Document passage →
* START *
Why Would a Philosopher Write Code?

A Story about a Man and a Snake

Jun 06, 2024

Socrates in a Starbucks

Close your eyes and imagine a philosopher. What does your imaginary philosopher look like?

Chances are it is a bald(ing) gray-haired and bearded man, slumped in a chair with a penetrating gaze—shelves of books in the background; a smoking pipe in his hand, perhaps. The sweet smell of coffee and old paper fills the air. He’s ready to discuss Hegel or Derrida with you. Hard questions galore.

You may (or may not) be surprised to learn that this image of philosophers is outdated and a gross misrepresentation of what contemporary philosophers look like and what they do.

First, they’re not all men, obviously; plenty of philosophers are women nowadays. Second, they’re more likely to be sitting in a local Starbucks, MacBook Air in their lap, sipping matcha latte, than in a mahogany-colored library smoking pipes.

Third, and most relevant for this story, not all of them dabble in German idealism or French poststructuralism (or any other Eurocentric ism). Some of them prefer spending their time writing and debugging code in their favorite programming language.

I am one of such philosophers.

Philosophy is a broad discipline, with a greater number of distinct specializations than there are bird species in the Galapagos, so it’s not that surprising that some of them are into computers. As a matter of fact, many contemporary philosophers specialize in the philosophy of computer science, where they examine different philosophical questions arising from the practice of computation and its tools.

For example, do both hardware and software exist? Some philosophers say computer programs are purely abstract entities, subsisting on electric circuits provided by hardware, and thus have no independent existence.

Man meets the snake

I am not one of these philosophers, however. I do not specialize in computer science or ask these kinds of questions. My expertise is in the philosophy of education and critical thinking.

But, I developed a love for code because I believe coding skills are essential for intellectual development. Over the past several years, as I’ve learned Python, I realized that understanding how computer code works can be immensely beneficial for developing critical thinking skills. I believe this is both a timeless and a timely claim. Coding taps into centuries-old philosophical efforts to think better; the current gallop of AI necessitates expanding our thinking toolkit.

I have not always believed this. I spent most of my life oblivious to computer programming and never considered it as a tool for thinking. However, once I discovered it as an adult, I immediately saw how it can help us to think clearly and reason better.

If you’ve never written a line of code, this article is for you.

I wish to do two things here: first, to convince you that computer programming is inseparable from critical thinking; second, to persuade you to start learning more about it. I’ll do it by showing you a bit of Python programming and commenting on some interesting aspects of code.
* END *
Tasks to perform →
a) From the essay on philosophers and coding, copy the text between "If you’ve never" and "aspects of code.", inclusive.
b) In the essay on philosophers and coding, what does the author name as their areas of expertise?

Recorded information →
* START *
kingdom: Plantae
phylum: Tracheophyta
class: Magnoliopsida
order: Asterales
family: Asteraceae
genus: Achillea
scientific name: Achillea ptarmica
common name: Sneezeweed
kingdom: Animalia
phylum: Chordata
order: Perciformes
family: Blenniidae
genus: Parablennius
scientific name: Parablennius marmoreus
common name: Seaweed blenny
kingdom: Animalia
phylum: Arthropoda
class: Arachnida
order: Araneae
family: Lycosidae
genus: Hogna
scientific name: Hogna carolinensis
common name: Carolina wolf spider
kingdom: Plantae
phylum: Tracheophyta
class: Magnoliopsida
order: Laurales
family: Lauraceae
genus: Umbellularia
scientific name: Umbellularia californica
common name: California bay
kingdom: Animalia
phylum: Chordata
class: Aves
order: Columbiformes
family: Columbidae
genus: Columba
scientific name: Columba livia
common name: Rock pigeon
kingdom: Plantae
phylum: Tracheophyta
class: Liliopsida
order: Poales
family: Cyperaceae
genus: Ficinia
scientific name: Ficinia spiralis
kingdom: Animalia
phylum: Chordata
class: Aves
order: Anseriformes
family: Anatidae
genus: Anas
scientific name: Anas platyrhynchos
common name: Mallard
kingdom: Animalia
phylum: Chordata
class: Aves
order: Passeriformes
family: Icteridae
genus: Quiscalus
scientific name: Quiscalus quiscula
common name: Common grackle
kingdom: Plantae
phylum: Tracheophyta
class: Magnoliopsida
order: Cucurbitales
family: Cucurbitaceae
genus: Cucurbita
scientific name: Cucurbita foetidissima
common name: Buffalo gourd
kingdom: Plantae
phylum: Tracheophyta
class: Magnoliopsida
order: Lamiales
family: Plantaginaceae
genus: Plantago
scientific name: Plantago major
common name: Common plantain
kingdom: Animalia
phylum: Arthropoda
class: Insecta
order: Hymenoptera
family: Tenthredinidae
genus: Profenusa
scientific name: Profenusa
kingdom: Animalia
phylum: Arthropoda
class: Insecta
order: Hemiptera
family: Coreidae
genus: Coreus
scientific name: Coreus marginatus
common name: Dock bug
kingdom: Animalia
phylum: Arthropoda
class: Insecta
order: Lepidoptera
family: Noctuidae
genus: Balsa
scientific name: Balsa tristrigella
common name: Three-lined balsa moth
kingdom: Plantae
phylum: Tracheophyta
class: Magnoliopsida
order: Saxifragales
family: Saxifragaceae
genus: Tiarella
* END *
Expected results →
a)
If you’ve never written a line of code, this article is for you.

I wish to do two things here: first, to convince you that computer programming is inseparable from critical thinking; second, to persuade you to start learning more about it. I’ll do it by showing you a bit of Python programming and commenting on some interesting aspects of code.

b) The philosophy of education and critical thinking.